By way of non-limiting example, when turbine wheel 10, as depicted for illustrative purposes in FIGS. 1-3, was tested before curving trailing edge 22 of blade tip 24, the natural frequency in the first blade bending mode was less than 5 per revolution in the operating speed range. Over a period of time, operating at this frequency may lead to decreased blade fatigue life. After clipping trailing edges 22 of blade tips 24, the natural frequency was increased to an acceptable level, i.e. greater than 5 per revolution in the operating speed range. Additionally, when the natural frequency in the first blade blending mode is increased, the subsequent second, third and higher blade vibration mode natural frequencies may increase also. The natural frequency for the first blade bending mode may be increased from 5 per revolution to 17 per revolution. The natural frequency may further be increased, but not limited to, from 11 per revolution to 17 per revolution for the second torsion mode. It will be appreciated that these values are only for illustrative purposes and the exact values will vary based on the actual geometry of turbine wheel 10 and the operation conditions of the turbine engine.
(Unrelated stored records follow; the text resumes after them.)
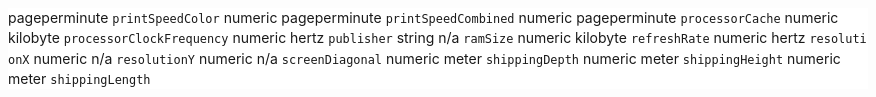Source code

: <td>pageperminute</td>
</tr>
<tr>
<td><code>printSpeedColor</code></td>
<td>numeric</td>
<td>pageperminute</td>
</tr>
<tr>
<td><code>printSpeedCombined</code></td>
<td>numeric</td>
<td>pageperminute</td>
</tr>
<tr>
<td><code>processorCache</code></td>
<td>numeric</td>
<td>kilobyte</td>
</tr>
<tr>
<td><code>processorClockFrequency</code></td>
<td>numeric</td>
<td>hertz</td>
</tr>
<tr>
<td><code>publisher</code></td>
<td>string</td>
<td>n/a</td>
</tr>
<tr>
<td><code>ramSize</code></td>
<td>numeric</td>
<td>kilobyte</td>
</tr>
<tr>
<td><code>refreshRate</code></td>
<td>numeric</td>
<td>hertz</td>
</tr>
<tr>
<td><code>resolutionX</code></td>
<td>numeric</td>
<td>n/a</td>
</tr>
<tr>
<td><code>resolutionY</code></td>
<td>numeric</td>
<td>n/a</td>
</tr>
<tr>
<td><code>screenDiagonal</code></td>
<td>numeric</td>
<td>meter</td>
</tr>
<tr>
<td><code>shippingDepth</code></td>
<td>numeric</td>
<td>meter</td>
</tr>
<tr>
<td><code>shippingHeight</code></td>
<td>numeric</td>
<td>meter</td>
</tr>
<tr>
<td><code>shippingLength</code></td>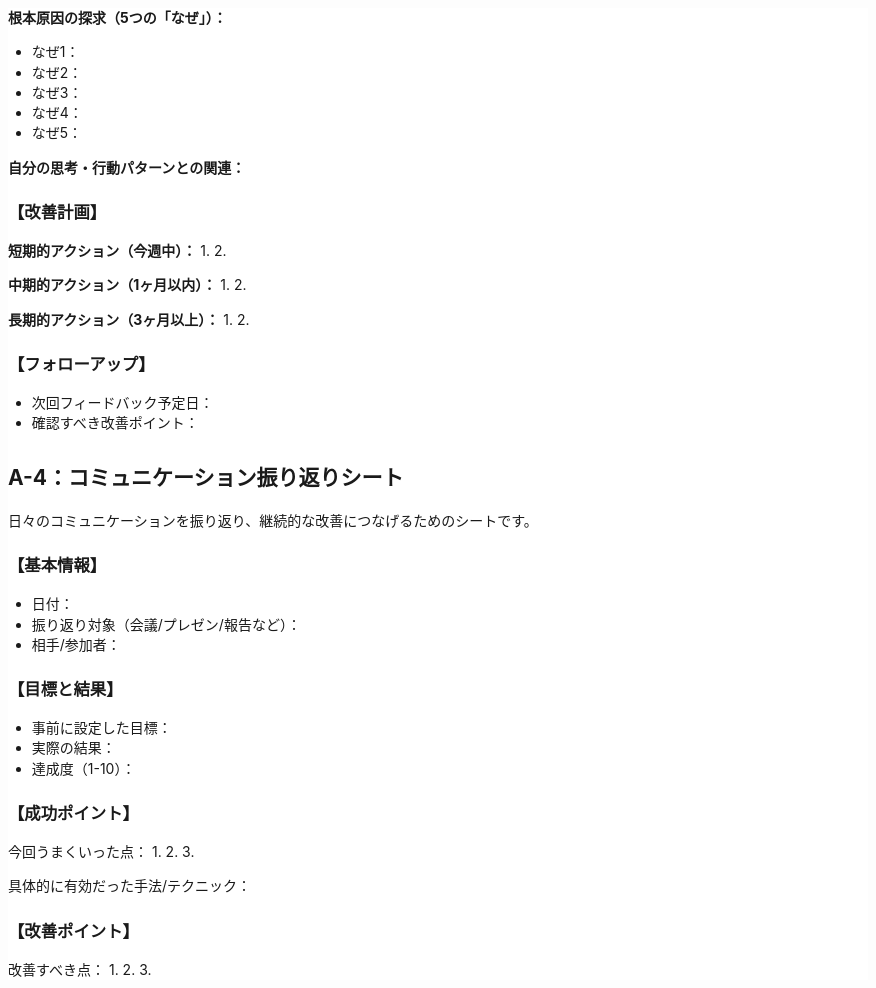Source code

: **根本原因の探求（5つの「なぜ」）：**
- なぜ1：
- なぜ2：
- なぜ3：
- なぜ4：
- なぜ5：

**自分の思考・行動パターンとの関連：**

### 【改善計画】
**短期的アクション（今週中）：**
1. 
2. 

**中期的アクション（1ヶ月以内）：**
1. 
2. 

**長期的アクション（3ヶ月以上）：**
1. 
2. 

### 【フォローアップ】
- 次回フィードバック予定日：
- 確認すべき改善ポイント：

## A-4：コミュニケーション振り返りシート

日々のコミュニケーションを振り返り、継続的な改善につなげるためのシートです。

### 【基本情報】
- 日付：
- 振り返り対象（会議/プレゼン/報告など）：
- 相手/参加者：

### 【目標と結果】
- 事前に設定した目標：
- 実際の結果：
- 達成度（1-10）：

### 【成功ポイント】
今回うまくいった点：
1. 
2. 
3. 

具体的に有効だった手法/テクニック：

### 【改善ポイント】
改善すべき点：
1. 
2. 
3. 

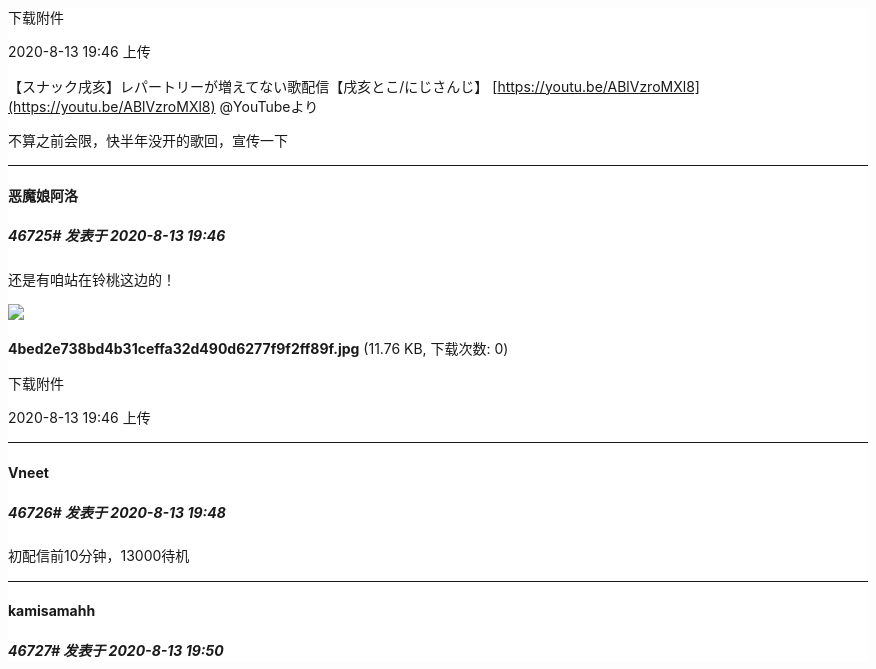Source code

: 下载附件

2020-8-13 19:46 上传





【スナック戌亥】レパートリーが増えてない歌配信【戌亥とこ/にじさんじ】 [https://youtu.be/ABlVzroMXl8](https://youtu.be/ABlVzroMXl8) @YouTubeより 


不算之前会限，快半年没开的歌回，宣传一下







-----

####  恶魔娘阿洛  
##### 46725#       发表于 2020-8-13 19:46




还是有咱站在铃桃这边的！


<img src="https://img.saraba1st.com/forum/202008/13/194645rfefexkiixeeepxx.jpg" referrerpolicy="no-referrer">


<strong>4bed2e738bd4b31ceffa32d490d6277f9f2ff89f.jpg</strong> (11.76 KB, 下载次数: 0)

下载附件

2020-8-13 19:46 上传











-----

####  Vneet  
##### 46726#       发表于 2020-8-13 19:48




初配信前10分钟，13000待机







-----

####  kamisamahh  
##### 46727#       发表于 2020-8-13 19:50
The fatigue failure of turbine wheel blade 16 may result from a combination of steady stress and vibratory stress of blade 16. For avoidance of failure due to high cycle fatigue, a maximum steady stress location 32 (see FIG. 6) may have less vibratory stress or the maximum vibratory stress location 31 (see FIG. 5) may have less steady stress. Additionally, turbine wheel blade 16 may have the steady stress low enough that the combination stress is less than the blade material endurance limit during the blade resonance. The root cause of steady stress may be induced by centrifugal force arising from the mass of turbine wheel blade 16 rotating about a wheel axis.

By way of non-limiting example, when turbine wheel 10, as depicted for illustrative purposes in FIGS. 5-6, was tested before curving trailing edge 22 of blade tip 24, the combination stress of steady stress and vibratory stress in the first blade bending mode was too high at the resonant speed (not shown). Over a period of time, operating at this stress may lead to decreased blade fatigue life. After clipping trailing edges 22 of blade tips 24, the maximum steady stress location 32 (FIG. 6) was decreased to an acceptable level due to less mass on blade, i.e. the combination stress lower than material endurance limit at the resonant speed. Additionally, when the natural frequency in the first blade blending mode is increased, the maximum vibratory stress location 31 (FIG. 5) may shift far away from the maximum steady stress location 32. The combination stress at both maximum vibratory stress location 31 and maximum steady stress location 32 decreased to the level that blade has longer fatigue life. It will be appreciated that these values in FIGS. 5-6 are only for illustrative purposes and the exact values will vary based on the actual geometry of turbine wheel 10 and the operation conditions of the turbine engine.

The present invention also provides a method 100 (FIG. 7) for increasing the natural frequency in a blade vibration of a turbine wheel. Method 100 may comprise step 102 of clipping the trailing edges of blade tips of turbine wheel blades to form a circular or polynomial arc followed by step 103 of predicting the natural frequencies of blade vibration by a finite element model, step 104 of determining the actual natural frequencies of blade vibration by testing the modified turbine wheel and step 105 of comparing the actual natural frequency to the predicted natural frequency. If the actual natural frequency is of an acceptable level compared to the predicted natural frequencies, no further steps may be required. If the actual natural frequency is still below a predetermined acceptable level, steps 102, 103, 104, and 105 may be repeated (step 106) until an acceptable actual frequency is obtained. For example, an acceptable actual frequency may be, but not limited to, from 5 per revolution to 17 per revolution or from 11 per revolution to 17 per revolution.

It should be understood, of course, that the foregoing relates to exemplary embodiments of the invention and that modifications may be made without departing from the spirit and scope of the invention as set forth in the following claims.